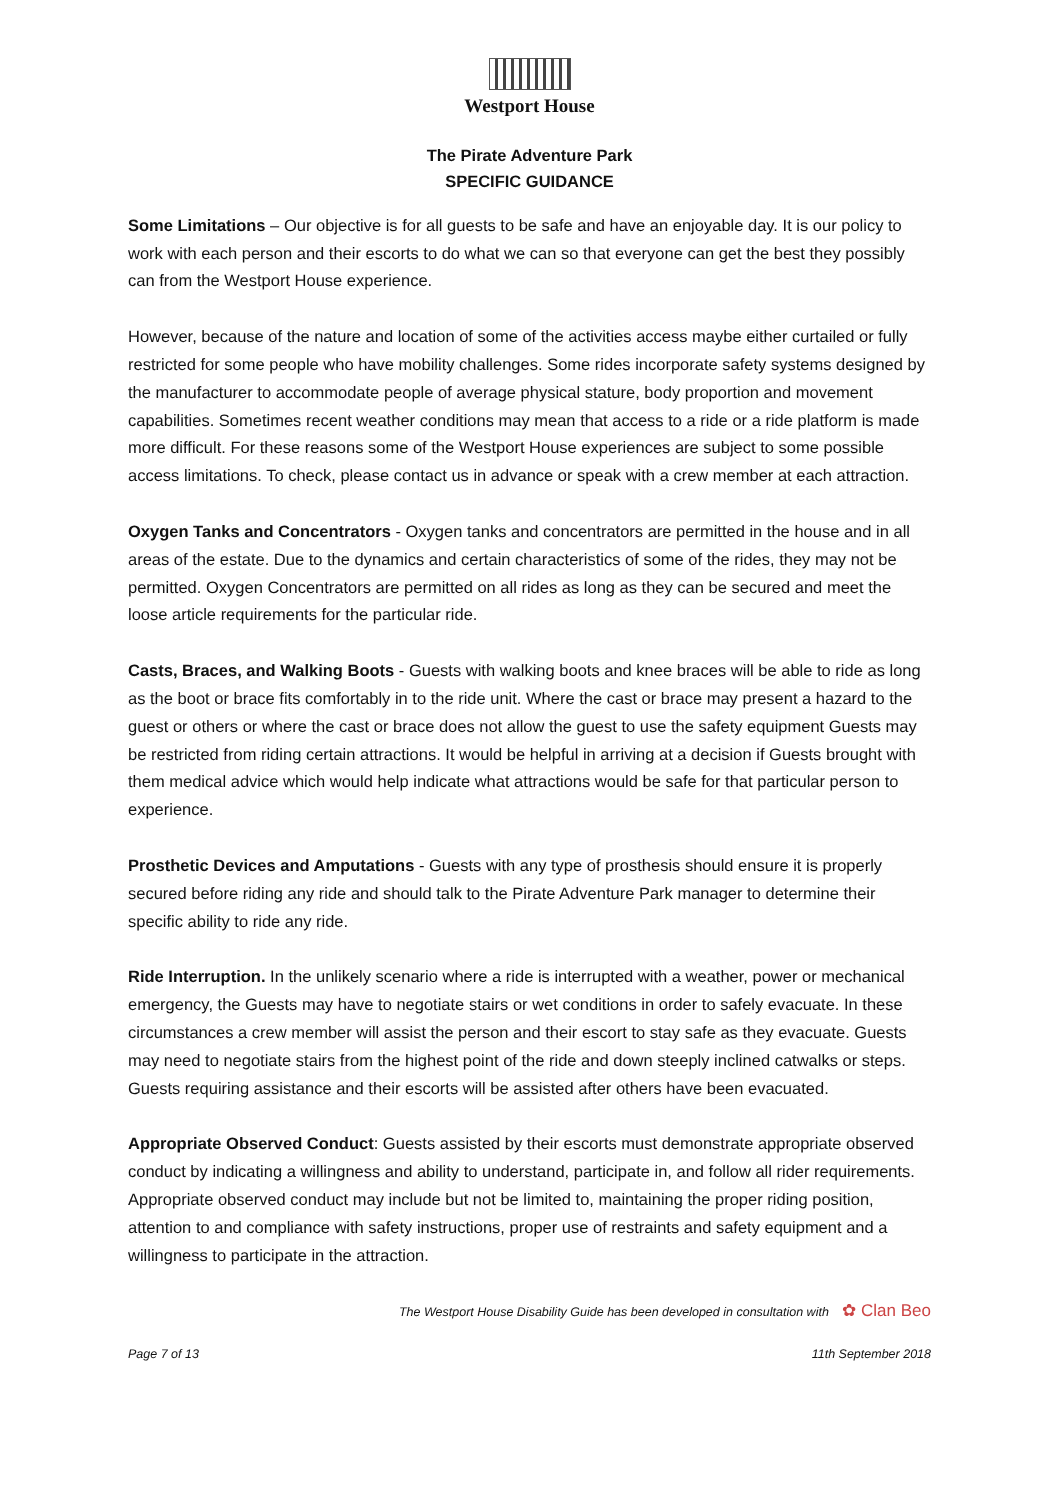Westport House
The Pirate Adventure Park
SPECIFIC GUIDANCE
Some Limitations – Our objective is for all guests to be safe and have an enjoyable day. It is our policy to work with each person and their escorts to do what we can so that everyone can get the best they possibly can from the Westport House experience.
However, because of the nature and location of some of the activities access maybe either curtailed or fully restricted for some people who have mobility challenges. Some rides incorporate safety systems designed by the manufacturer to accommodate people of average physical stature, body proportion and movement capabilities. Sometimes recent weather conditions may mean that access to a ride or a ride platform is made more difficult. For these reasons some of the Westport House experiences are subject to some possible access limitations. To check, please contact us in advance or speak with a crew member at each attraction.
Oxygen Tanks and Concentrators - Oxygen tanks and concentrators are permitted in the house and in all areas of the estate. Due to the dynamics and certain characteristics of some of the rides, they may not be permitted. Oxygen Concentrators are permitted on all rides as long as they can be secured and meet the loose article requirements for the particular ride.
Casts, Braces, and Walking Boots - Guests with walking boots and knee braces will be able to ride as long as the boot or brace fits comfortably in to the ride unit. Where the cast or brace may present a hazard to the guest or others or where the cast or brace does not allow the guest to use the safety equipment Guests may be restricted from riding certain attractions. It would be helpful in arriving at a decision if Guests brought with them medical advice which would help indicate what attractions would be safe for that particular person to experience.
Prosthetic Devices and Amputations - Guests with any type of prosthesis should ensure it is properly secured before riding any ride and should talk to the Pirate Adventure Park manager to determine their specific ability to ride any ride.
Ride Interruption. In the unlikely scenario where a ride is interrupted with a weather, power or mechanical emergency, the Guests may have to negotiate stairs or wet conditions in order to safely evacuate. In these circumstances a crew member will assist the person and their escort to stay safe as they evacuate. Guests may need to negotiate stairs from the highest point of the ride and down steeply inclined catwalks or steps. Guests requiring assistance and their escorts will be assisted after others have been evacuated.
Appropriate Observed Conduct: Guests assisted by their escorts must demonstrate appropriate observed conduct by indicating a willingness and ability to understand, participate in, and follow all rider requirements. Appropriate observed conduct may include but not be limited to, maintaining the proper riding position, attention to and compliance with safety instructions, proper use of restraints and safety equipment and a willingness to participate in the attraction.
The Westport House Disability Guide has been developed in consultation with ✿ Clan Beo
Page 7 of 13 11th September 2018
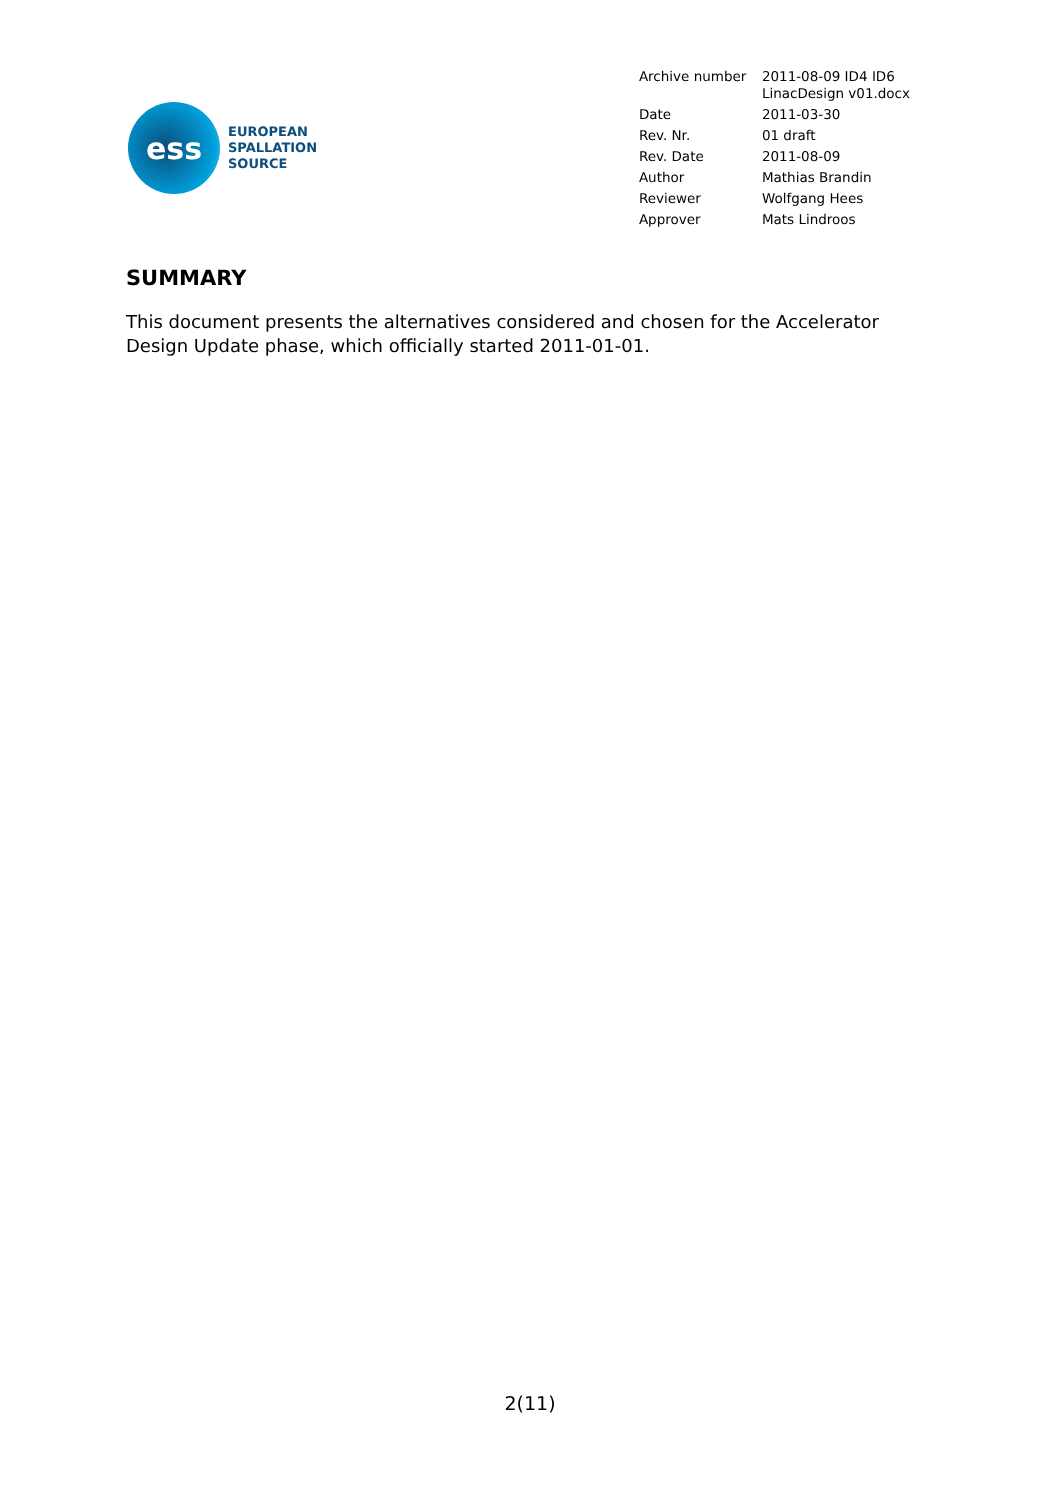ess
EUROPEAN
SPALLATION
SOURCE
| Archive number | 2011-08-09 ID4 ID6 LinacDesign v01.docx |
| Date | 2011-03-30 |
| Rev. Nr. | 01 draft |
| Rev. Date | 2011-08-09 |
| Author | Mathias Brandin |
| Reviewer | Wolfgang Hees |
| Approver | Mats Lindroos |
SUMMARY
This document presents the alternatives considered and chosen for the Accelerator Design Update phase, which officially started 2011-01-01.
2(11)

Exercise directions
Set down, unchanged, only those lines above that fall between the line with "SPECIFIC GUIDANCE" and the line with "Casts, Braces, and", the two end lines included.

Response below
SPECIFIC GUIDANCE
Some Limitations – Our objective is for all guests to be safe and have an enjoyable day. It is our policy to work with each person and their escorts to do what we can so that everyone can get the best they possibly can from the Westport House experience.
However, because of the nature and location of some of the activities access maybe either curtailed or fully restricted for some people who have mobility challenges. Some rides incorporate safety systems designed by the manufacturer to accommodate people of average physical stature, body proportion and movement capabilities. Sometimes recent weather conditions may mean that access to a ride or a ride platform is made more difficult. For these reasons some of the Westport House experiences are subject to some possible access limitations. To check, please contact us in advance or speak with a crew member at each attraction.
Oxygen Tanks and Concentrators - Oxygen tanks and concentrators are permitted in the house and in all areas of the estate. Due to the dynamics and certain characteristics of some of the rides, they may not be permitted. Oxygen Concentrators are permitted on all rides as long as they can be secured and meet the loose article requirements for the particular ride.
Casts, Braces, and Walking Boots - Guests with walking boots and knee braces will be able to ride as long as the boot or brace fits comfortably in to the ride unit. Where the cast or brace may present a hazard to the guest or others or where the cast or brace does not allow the guest to use the safety equipment Guests may be restricted from riding certain attractions. It would be helpful in arriving at a decision if Guests brought with them medical advice which would help indicate what attractions would be safe for that particular person to experience.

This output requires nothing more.